Hazel Wood was born on May 5, 1865, in Tuskegee, Alabama. In the early 1880s, her father, the Reverend Jesse Wood, moved his family to Oroville, California. In 1882–3, while studying art at the University of California, Berkeley, Hazel met her future husband, Waldo Sprague Waterman, whose father was former California governor Robert Waterman.
Hazel and Waldo married in 1889, after which they moved to Cuyamaca, where Waldo was a mine supervisor. In 1891, they moved to San Diego, where Waldo got a job with a railroad. The couple had three children: Robert Wood, Helen Gardner, and Waldo Dean. They joined the local College Graduate Club, through which they made the acquaintance of several people who would later be of great importance to Hazel in her career, notably the architects Irving Gill and William S. Hebbard, landscape designer Kate Sessions, and local businessman Julius Wangenheim.
In 1900, Hazel and Waldo hired Gill to build them a house, and the resulting "Granite Cottage" was a Tudor-inspired building combining a granite lower story with a half-timbered upper story. Hazel helped to plan the room designs right down to details such as window frames.

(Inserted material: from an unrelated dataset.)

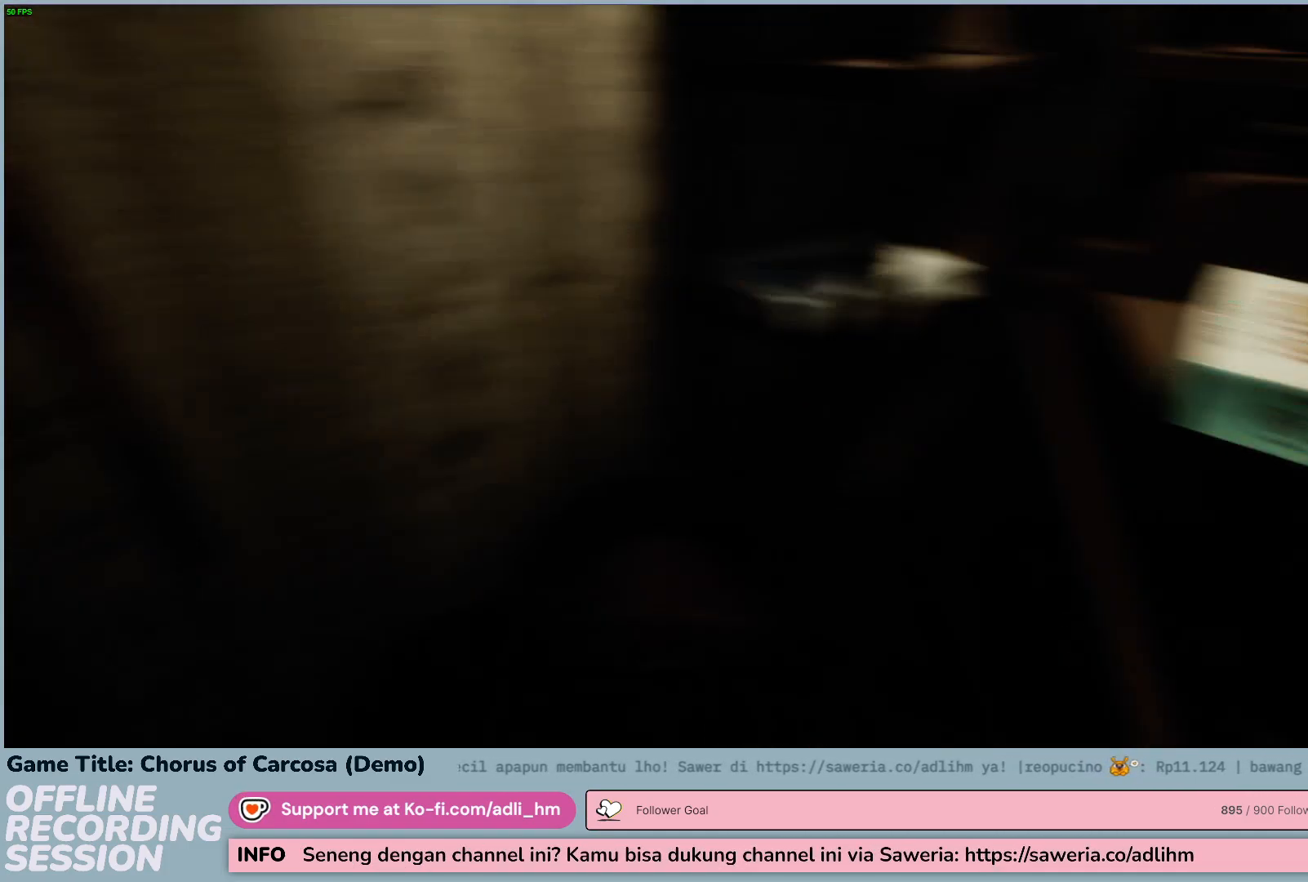
{"keys": [], "events": [[133, "s", "up"]]}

Gill was impressed with Hazel's ideas and thought she had a "natural talent" for architecture. Certainly she enjoyed the experience enough that she wrote an article about it in 1902 for House Beautiful magazine. It is clear from her description that she was strongly drawn to the American Craftsman aesthetic of natural materials and unornamented forms deployed to harmonize with the surrounding landscape. Like other women architects of the day, she paid special attention to labor-saving features.